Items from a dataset
►

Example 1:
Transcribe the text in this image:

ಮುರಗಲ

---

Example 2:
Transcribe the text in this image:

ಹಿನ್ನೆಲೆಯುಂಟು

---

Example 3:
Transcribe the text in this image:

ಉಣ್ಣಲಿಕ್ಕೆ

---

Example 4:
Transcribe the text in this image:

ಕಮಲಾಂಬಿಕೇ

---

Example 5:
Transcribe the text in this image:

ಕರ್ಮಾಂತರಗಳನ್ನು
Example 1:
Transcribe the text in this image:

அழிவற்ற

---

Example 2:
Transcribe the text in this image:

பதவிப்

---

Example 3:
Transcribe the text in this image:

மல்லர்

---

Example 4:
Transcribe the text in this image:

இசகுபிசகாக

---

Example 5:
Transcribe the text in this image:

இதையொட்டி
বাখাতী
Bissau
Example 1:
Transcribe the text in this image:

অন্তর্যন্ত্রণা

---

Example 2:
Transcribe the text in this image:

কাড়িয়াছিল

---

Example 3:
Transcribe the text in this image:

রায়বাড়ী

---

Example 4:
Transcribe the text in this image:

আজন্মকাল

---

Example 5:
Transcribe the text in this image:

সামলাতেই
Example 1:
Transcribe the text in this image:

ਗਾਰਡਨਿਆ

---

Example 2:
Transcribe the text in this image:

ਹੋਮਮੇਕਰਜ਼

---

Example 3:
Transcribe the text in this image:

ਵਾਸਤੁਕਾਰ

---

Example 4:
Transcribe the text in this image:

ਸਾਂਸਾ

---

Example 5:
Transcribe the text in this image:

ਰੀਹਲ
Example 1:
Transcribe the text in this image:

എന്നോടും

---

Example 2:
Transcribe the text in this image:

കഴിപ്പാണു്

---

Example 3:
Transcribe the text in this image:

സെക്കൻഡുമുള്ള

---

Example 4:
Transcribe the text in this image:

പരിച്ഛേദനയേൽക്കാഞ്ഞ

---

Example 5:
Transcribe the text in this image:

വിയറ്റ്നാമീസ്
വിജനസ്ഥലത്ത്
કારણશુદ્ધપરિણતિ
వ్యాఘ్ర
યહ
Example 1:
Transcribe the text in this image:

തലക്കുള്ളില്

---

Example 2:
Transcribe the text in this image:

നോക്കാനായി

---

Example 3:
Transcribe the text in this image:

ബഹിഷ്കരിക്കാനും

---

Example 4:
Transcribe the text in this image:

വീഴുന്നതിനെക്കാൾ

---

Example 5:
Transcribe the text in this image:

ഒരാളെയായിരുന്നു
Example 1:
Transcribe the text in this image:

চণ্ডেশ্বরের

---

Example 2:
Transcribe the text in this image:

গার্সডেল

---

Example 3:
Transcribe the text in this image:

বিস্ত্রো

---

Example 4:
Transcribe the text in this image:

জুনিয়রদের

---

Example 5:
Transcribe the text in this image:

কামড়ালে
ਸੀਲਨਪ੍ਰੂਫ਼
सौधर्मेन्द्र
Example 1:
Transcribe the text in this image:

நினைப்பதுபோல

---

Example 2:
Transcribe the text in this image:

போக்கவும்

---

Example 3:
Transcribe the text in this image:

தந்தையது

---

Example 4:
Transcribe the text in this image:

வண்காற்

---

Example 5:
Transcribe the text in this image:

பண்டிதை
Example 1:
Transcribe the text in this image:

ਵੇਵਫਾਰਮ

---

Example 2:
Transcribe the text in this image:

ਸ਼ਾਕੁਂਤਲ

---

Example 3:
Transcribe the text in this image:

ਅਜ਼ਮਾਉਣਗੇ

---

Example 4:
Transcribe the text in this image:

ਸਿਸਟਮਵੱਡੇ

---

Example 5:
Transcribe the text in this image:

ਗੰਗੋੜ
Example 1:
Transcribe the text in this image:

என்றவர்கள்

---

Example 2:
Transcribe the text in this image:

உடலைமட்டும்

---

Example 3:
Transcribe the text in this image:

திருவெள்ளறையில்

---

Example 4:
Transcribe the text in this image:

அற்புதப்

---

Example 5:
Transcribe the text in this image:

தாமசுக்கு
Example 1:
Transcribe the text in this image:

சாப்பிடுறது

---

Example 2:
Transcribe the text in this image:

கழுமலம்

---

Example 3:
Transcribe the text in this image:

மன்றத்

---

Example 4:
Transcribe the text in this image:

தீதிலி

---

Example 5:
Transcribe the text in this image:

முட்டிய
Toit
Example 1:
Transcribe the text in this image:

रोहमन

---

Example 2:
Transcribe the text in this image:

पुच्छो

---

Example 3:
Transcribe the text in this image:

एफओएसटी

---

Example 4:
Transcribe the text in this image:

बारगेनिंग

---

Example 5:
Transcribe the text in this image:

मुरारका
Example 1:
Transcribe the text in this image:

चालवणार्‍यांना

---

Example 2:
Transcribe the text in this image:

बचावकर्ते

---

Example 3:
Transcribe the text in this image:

◄

→ PROBLEM DESCRIPTION: Write the entries out again verbatim, every one of them.

→ ANSWER TO THE PROBLEM:
Example 1:
Transcribe the text in this image:

ಮುರಗಲ

---

Example 2:
Transcribe the text in this image:

ಹಿನ್ನೆಲೆಯುಂಟು

---

Example 3:
Transcribe the text in this image:

ಉಣ್ಣಲಿಕ್ಕೆ

---

Example 4:
Transcribe the text in this image:

ಕಮಲಾಂಬಿಕೇ

---

Example 5:
Transcribe the text in this image:

ಕರ್ಮಾಂತರಗಳನ್ನು
Example 1:
Transcribe the text in this image:

அழிவற்ற

---

Example 2:
Transcribe the text in this image:

பதவிப்

---

Example 3:
Transcribe the text in this image:

மல்லர்

---

Example 4:
Transcribe the text in this image:

இசகுபிசகாக

---

Example 5:
Transcribe the text in this image:

இதையொட்டி
বাখাতী
Bissau
Example 1:
Transcribe the text in this image:

অন্তর্যন্ত্রণা

---

Example 2:
Transcribe the text in this image:

কাড়িয়াছিল

---

Example 3:
Transcribe the text in this image:

রায়বাড়ী

---

Example 4:
Transcribe the text in this image:

আজন্মকাল

---

Example 5:
Transcribe the text in this image:

সামলাতেই
Example 1:
Transcribe the text in this image:

ਗਾਰਡਨਿਆ

---

Example 2:
Transcribe the text in this image:

ਹੋਮਮੇਕਰਜ਼

---

Example 3:
Transcribe the text in this image:

ਵਾਸਤੁਕਾਰ

---

Example 4:
Transcribe the text in this image:

ਸਾਂਸਾ

---

Example 5:
Transcribe the text in this image:

ਰੀਹਲ
Example 1:
Transcribe the text in this image:

എന്നോടും

---

Example 2:
Transcribe the text in this image:

കഴിപ്പാണു്

---

Example 3:
Transcribe the text in this image:

സെക്കൻഡുമുള്ള

---

Example 4:
Transcribe the text in this image:

പരിച്ഛേദനയേൽക്കാഞ്ഞ

---

Example 5:
Transcribe the text in this image:

വിയറ്റ്നാമീസ്
വിജനസ്ഥലത്ത്
કારણશુદ્ધપરિણતિ
వ్యాఘ్ర
યહ
Example 1:
Transcribe the text in this image:

തലക്കുള്ളില്

---

Example 2:
Transcribe the text in this image:

നോക്കാനായി

---

Example 3:
Transcribe the text in this image:

ബഹിഷ്കരിക്കാനും

---

Example 4:
Transcribe the text in this image:

വീഴുന്നതിനെക്കാൾ

---

Example 5:
Transcribe the text in this image:

ഒരാളെയായിരുന്നു
Example 1:
Transcribe the text in this image:

চণ্ডেশ্বরের

---

Example 2:
Transcribe the text in this image:

গার্সডেল

---

Example 3:
Transcribe the text in this image:

বিস্ত্রো

---

Example 4:
Transcribe the text in this image:

জুনিয়রদের

---

Example 5:
Transcribe the text in this image:

কামড়ালে
ਸੀਲਨਪ੍ਰੂਫ਼
सौधर्मेन्द्र
Example 1:
Transcribe the text in this image:

நினைப்பதுபோல

---

Example 2:
Transcribe the text in this image:

போக்கவும்

---

Example 3:
Transcribe the text in this image:

தந்தையது

---

Example 4:
Transcribe the text in this image:

வண்காற்

---

Example 5:
Transcribe the text in this image:

பண்டிதை
Example 1:
Transcribe the text in this image:

ਵੇਵਫਾਰਮ

---

Example 2:
Transcribe the text in this image:

ਸ਼ਾਕੁਂਤਲ

---

Example 3:
Transcribe the text in this image:

ਅਜ਼ਮਾਉਣਗੇ

---

Example 4:
Transcribe the text in this image:

ਸਿਸਟਮਵੱਡੇ

---

Example 5:
Transcribe the text in this image:

ਗੰਗੋੜ
Example 1:
Transcribe the text in this image:

என்றவர்கள்

---

Example 2:
Transcribe the text in this image:

உடலைமட்டும்

---

Example 3:
Transcribe the text in this image:

திருவெள்ளறையில்

---

Example 4:
Transcribe the text in this image:

அற்புதப்

---

Example 5:
Transcribe the text in this image:

தாமசுக்கு
Example 1:
Transcribe the text in this image:

சாப்பிடுறது

---

Example 2:
Transcribe the text in this image:

கழுமலம்

---

Example 3:
Transcribe the text in this image:

மன்றத்

---

Example 4:
Transcribe the text in this image:

தீதிலி

---

Example 5:
Transcribe the text in this image:

முட்டிய
Toit
Example 1:
Transcribe the text in this image:

रोहमन

---

Example 2:
Transcribe the text in this image:

पुच्छो

---

Example 3:
Transcribe the text in this image:

एफओएसटी

---

Example 4:
Transcribe the text in this image:

बारगेनिंग

---

Example 5:
Transcribe the text in this image:

मुरारका
Example 1:
Transcribe the text in this image:

चालवणार्‍यांना

---

Example 2:
Transcribe the text in this image:

बचावकर्ते

---

Example 3:
Transcribe the text in this image:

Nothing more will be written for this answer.